Currently she is heading an intercontinental consortium to unravel the mechanisms of reprogramming to totipotency, the potential to give rise to every cell type in the body and to generate a whole organism.

About Kikuë Tachibana

Kikuë was educated in Austria, Japan and the UK. She obtained a PhD with Ron Laskey in cell cycle and cancer research from Cambridge University. She continued her postdoctoral research in Kim Nasmyth’s lab in Oxford, where she developed an assay that pioneered the use of TEV protease technology in the mouse to study cohesin in female germ cells.
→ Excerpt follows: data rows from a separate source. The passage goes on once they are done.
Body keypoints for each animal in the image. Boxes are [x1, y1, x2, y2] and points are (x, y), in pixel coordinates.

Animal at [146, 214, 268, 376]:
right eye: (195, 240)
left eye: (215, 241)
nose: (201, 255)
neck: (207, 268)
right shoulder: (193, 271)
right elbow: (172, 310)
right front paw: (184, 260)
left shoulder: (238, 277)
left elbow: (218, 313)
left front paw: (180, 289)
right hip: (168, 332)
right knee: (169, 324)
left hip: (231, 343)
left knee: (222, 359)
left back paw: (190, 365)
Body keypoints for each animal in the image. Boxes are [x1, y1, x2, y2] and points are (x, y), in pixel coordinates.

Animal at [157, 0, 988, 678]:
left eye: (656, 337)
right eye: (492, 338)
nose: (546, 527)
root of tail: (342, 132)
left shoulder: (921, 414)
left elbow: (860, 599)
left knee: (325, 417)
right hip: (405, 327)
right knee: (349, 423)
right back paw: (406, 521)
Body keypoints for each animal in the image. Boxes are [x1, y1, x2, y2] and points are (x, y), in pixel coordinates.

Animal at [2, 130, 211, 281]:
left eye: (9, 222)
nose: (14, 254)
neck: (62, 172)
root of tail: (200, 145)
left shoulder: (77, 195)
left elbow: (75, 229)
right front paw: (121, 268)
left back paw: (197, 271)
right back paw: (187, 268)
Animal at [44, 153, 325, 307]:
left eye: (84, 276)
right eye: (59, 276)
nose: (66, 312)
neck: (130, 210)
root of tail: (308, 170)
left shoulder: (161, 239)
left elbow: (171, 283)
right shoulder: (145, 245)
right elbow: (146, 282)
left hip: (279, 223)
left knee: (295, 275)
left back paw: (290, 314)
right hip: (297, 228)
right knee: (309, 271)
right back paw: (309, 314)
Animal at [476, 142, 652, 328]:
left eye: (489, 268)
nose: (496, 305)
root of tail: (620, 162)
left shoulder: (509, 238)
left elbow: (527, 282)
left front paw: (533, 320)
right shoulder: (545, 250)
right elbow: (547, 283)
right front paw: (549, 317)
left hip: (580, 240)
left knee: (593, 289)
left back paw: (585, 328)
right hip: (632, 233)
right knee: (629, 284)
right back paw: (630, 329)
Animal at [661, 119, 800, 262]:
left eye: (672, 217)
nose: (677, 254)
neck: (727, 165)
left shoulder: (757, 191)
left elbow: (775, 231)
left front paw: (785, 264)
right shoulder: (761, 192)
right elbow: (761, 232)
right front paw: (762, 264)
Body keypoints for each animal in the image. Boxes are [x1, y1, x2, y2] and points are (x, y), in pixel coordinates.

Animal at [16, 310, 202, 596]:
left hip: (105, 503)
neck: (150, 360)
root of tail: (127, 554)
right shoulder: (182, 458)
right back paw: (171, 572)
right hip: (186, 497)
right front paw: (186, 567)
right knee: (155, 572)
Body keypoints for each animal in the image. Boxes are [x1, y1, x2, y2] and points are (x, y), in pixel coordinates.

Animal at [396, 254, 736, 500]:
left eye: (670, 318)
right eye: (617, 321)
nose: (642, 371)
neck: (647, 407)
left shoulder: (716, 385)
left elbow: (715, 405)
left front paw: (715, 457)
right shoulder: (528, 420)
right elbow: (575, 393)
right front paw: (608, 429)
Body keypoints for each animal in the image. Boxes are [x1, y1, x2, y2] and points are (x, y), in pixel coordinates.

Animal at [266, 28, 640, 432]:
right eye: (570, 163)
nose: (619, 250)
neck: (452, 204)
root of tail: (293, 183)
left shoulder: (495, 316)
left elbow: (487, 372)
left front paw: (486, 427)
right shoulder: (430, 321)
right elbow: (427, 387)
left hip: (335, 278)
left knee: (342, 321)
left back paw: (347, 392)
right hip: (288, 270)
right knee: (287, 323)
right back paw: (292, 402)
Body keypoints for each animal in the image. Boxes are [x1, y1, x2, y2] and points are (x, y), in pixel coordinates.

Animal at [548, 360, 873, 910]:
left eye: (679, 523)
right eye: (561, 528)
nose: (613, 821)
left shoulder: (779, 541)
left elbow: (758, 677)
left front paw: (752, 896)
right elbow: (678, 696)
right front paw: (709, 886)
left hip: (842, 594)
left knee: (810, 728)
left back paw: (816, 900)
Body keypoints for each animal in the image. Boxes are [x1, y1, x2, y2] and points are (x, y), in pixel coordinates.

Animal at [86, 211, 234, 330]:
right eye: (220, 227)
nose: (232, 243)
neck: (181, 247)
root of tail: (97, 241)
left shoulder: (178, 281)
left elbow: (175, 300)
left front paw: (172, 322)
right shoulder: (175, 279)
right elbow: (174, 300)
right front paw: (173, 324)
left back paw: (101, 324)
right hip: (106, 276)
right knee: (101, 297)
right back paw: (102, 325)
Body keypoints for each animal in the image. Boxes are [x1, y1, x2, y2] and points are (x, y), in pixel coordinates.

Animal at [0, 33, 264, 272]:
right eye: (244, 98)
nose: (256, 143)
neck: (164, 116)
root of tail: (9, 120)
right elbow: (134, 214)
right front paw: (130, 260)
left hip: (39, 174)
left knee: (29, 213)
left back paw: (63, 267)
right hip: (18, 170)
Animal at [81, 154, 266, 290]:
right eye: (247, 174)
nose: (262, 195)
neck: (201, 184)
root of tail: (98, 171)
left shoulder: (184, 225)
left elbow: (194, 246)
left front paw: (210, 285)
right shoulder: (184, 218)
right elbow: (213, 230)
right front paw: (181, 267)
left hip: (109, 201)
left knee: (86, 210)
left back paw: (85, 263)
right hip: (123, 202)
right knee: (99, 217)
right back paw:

Since November 2011, Kikuë is a group leader at IMBA. During her time at IMBA she has received an ERC Starting Grant for "Chromosome inheritance from mammalian oocytes to embryos”, the prestigious Walther Flemming Medal and could secure a grant by “the Herzfelder Family Foundation” issued by the Austrian Science Fund (FWF). Moreover, in 2018 she already received a prestigious HFSP program grant, worth 1.2 million dollars, to pinpoint the mechanisms of reprogramming to totipotency. Kikue is both an EMBO Young Investigator and a full EMBO member.